Charles H. Porter

Charles Howell Porter ( * June 21, 1833 in Cairo, Greene County, New York, † July 9, 1897 ) was an American politician. Between 1870 and 1873 he represented the state of Virginia in the U.S. House of Representatives.

Career

Charles Porter attended the public schools of his home. After a subsequent law studies at the Law University at Albany and his 1854 was admitted to the bar he began in Ashland to work in this profession. During the Civil War he served in the army of the Union. During the war he settled in Norfolk ( Virginia). For a year he was legal representatives of this city. Between 1863 and 1868 he served as a prosecutor. Since 1867 Porter lived in Richmond. During this time he proposed as a member of the Republican Party launched a political career. During 1867 and 1868 he was a delegate at the meeting on the revision of the Constitution of Virginia.

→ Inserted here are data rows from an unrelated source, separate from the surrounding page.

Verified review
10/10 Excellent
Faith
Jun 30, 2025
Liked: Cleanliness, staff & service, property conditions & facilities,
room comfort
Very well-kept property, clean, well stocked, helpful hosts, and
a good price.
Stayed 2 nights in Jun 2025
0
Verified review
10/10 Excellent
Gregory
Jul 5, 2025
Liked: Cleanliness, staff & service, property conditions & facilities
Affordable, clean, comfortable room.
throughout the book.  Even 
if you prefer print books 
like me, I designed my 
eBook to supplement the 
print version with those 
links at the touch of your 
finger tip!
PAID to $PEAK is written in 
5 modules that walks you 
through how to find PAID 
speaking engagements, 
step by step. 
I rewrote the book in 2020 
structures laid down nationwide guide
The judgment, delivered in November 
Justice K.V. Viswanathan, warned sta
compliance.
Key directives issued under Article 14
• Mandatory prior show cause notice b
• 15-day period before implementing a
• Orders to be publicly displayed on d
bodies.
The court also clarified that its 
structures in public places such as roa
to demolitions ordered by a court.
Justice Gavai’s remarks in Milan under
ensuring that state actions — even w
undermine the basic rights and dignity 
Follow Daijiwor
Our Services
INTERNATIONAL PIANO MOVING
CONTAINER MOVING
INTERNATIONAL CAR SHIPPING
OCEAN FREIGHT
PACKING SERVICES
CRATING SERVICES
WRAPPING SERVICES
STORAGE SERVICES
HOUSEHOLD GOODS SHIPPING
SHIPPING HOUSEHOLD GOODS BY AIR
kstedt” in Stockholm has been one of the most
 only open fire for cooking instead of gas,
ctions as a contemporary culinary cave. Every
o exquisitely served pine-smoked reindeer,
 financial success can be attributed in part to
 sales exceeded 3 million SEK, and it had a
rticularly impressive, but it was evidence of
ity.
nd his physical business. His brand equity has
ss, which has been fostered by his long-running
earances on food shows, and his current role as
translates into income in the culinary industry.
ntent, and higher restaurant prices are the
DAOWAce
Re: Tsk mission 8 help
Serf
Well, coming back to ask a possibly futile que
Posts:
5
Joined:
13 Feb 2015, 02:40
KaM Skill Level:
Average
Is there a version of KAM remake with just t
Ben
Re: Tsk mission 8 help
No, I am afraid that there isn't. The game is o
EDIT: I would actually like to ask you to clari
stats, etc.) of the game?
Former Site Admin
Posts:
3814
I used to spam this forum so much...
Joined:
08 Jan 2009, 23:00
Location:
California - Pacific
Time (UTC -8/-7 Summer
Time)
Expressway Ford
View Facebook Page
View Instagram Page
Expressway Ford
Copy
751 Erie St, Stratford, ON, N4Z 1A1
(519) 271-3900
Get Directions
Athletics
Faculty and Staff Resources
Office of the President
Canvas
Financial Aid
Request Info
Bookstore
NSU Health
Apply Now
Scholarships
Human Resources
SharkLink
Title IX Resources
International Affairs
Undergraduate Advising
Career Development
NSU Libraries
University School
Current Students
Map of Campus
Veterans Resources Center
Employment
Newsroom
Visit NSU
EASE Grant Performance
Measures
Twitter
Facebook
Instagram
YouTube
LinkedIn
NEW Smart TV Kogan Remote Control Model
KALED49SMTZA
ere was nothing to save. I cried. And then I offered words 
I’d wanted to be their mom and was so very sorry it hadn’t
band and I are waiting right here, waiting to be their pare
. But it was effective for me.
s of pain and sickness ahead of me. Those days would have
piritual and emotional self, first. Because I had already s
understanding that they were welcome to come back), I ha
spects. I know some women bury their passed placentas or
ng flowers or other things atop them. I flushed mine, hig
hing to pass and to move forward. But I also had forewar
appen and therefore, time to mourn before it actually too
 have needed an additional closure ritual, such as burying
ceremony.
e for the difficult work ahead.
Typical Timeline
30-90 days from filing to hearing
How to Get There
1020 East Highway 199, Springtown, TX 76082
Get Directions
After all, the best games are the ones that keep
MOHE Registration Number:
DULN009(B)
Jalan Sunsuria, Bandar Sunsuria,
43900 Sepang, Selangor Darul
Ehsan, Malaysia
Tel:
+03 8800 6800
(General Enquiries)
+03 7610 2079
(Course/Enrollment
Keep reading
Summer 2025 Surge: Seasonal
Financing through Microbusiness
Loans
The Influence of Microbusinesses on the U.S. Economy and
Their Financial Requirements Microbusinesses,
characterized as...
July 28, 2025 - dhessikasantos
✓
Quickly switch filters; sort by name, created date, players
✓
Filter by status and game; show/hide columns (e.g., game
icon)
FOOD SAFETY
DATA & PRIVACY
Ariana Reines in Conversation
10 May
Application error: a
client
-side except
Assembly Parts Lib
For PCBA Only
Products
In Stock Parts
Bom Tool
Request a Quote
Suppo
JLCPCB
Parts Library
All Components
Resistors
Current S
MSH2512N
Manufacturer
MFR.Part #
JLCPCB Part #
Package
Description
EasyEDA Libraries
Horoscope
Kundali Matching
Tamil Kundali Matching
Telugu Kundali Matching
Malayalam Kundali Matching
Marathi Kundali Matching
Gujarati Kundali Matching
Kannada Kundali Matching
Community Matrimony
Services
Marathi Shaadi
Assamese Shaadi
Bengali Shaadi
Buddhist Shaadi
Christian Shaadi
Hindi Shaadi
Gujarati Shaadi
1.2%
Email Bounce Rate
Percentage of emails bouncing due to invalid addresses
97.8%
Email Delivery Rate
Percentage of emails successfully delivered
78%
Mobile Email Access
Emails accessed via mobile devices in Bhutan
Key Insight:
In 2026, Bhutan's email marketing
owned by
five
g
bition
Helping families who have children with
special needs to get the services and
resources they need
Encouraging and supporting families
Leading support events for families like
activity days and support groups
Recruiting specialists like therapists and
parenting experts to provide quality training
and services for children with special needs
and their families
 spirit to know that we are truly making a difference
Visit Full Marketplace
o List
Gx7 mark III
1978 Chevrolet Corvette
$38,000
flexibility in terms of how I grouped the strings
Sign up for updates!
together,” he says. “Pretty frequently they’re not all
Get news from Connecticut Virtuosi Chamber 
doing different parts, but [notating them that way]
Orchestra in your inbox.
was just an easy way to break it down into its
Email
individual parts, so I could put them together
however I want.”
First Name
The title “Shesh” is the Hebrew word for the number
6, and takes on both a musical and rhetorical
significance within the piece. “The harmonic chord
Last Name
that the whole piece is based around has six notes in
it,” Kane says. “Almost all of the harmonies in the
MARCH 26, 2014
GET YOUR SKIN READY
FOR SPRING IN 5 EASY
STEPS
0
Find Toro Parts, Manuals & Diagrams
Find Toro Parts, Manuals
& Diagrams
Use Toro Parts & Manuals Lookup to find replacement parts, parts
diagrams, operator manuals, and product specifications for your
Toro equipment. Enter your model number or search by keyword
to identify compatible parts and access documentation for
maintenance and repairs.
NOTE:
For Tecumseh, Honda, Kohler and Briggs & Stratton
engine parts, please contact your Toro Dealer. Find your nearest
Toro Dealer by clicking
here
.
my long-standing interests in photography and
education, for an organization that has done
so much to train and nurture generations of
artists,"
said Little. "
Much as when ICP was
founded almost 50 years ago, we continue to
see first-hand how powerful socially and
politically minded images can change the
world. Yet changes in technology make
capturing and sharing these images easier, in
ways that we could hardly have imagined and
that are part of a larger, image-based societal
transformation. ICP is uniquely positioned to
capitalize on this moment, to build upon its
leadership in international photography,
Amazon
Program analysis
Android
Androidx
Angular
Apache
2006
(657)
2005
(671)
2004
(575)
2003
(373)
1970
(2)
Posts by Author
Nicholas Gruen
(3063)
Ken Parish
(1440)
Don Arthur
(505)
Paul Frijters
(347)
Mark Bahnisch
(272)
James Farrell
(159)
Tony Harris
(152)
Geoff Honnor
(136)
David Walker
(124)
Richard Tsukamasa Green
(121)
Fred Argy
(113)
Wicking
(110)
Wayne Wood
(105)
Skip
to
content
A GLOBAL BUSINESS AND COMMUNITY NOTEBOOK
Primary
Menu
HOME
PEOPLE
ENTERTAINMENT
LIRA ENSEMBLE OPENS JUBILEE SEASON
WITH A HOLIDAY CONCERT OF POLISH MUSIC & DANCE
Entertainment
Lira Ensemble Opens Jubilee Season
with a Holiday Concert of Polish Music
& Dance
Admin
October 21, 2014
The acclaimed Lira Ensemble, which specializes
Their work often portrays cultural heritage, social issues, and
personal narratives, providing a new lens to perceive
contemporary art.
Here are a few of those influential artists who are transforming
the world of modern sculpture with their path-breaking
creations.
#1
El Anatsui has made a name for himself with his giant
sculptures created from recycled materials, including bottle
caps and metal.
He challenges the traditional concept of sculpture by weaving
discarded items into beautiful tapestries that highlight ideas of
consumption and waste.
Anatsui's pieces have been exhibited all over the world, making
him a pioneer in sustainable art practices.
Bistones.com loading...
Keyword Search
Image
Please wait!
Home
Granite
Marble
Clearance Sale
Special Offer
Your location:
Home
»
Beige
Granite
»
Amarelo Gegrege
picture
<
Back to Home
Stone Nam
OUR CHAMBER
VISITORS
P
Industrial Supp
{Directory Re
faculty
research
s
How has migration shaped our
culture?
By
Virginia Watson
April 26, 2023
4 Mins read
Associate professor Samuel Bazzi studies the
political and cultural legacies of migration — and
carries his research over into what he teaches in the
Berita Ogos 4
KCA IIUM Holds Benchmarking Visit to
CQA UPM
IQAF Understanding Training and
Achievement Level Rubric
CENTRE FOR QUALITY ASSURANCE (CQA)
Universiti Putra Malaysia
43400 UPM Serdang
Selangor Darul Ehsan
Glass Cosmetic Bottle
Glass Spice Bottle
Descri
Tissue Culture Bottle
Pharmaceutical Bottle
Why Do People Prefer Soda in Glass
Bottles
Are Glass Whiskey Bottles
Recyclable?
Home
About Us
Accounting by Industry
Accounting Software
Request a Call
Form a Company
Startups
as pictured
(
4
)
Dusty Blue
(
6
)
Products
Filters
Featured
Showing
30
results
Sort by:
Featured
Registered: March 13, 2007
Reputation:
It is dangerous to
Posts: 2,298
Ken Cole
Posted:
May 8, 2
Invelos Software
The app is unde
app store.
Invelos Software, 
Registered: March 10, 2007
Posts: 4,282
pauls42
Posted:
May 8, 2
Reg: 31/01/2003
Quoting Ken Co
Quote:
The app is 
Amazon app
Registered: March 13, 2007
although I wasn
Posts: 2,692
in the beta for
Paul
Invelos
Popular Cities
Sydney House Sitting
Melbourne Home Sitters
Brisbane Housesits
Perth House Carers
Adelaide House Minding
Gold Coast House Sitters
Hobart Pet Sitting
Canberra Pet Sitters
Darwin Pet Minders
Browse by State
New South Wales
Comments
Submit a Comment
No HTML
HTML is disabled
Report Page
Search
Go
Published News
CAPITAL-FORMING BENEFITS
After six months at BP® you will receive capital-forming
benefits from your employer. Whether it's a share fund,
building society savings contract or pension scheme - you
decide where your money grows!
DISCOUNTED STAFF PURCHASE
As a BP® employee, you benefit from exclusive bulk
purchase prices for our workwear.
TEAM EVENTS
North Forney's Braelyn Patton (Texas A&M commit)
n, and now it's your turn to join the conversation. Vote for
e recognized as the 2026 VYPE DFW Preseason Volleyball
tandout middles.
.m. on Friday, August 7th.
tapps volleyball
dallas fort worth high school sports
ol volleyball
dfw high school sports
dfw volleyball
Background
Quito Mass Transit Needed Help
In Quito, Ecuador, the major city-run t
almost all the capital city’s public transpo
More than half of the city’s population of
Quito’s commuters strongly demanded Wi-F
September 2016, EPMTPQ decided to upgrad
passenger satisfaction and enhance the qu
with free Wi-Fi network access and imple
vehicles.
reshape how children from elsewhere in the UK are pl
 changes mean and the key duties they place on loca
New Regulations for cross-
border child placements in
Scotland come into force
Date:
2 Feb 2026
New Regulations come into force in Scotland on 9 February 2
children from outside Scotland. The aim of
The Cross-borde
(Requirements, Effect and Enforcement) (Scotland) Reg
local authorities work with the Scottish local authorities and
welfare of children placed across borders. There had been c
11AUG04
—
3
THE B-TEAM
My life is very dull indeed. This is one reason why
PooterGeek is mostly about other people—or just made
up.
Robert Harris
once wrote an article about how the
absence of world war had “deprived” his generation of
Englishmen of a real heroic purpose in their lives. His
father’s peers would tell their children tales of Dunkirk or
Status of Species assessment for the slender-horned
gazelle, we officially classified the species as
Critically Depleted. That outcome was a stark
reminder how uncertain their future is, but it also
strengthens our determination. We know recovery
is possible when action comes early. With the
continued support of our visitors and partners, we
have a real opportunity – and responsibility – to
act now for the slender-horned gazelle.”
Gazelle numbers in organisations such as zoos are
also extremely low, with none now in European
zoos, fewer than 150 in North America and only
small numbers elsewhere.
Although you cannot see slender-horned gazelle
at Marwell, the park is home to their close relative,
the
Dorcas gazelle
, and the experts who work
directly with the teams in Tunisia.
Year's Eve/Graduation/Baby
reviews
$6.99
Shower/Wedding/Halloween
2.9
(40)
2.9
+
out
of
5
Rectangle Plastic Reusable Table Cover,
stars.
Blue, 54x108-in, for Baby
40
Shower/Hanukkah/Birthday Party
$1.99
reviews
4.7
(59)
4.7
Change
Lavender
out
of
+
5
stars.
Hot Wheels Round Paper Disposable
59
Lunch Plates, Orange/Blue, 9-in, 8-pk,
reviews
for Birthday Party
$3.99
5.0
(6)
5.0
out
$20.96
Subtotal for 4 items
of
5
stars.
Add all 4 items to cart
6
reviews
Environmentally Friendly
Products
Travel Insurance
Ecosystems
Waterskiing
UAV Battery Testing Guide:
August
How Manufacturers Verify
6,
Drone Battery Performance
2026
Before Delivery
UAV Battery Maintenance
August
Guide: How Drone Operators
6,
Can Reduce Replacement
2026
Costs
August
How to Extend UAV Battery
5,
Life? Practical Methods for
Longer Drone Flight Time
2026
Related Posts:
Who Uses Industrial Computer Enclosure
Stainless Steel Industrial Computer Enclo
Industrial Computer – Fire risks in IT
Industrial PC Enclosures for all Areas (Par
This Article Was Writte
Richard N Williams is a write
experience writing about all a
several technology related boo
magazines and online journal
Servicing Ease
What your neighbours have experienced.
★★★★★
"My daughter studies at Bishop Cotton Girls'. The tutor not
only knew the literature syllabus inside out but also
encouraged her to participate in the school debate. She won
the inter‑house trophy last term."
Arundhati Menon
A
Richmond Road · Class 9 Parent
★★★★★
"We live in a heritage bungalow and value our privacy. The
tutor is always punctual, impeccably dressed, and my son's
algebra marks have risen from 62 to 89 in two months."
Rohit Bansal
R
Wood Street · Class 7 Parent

After the re- admission of Virginia to the Union Porter was in the third electoral district of Virginia in the U.S. House of Representatives in Washington DC chosen, where he took up his new mandate on 26 January 1870. After a re-election, he could remain until March 3, 1873 in Congress. 1872 renounced Porter on another candidacy. As a result, he returned to his home state, where he practiced law in New York City and Beacon. He died on 9 July 1897 in his native Cairo, where he was also buried.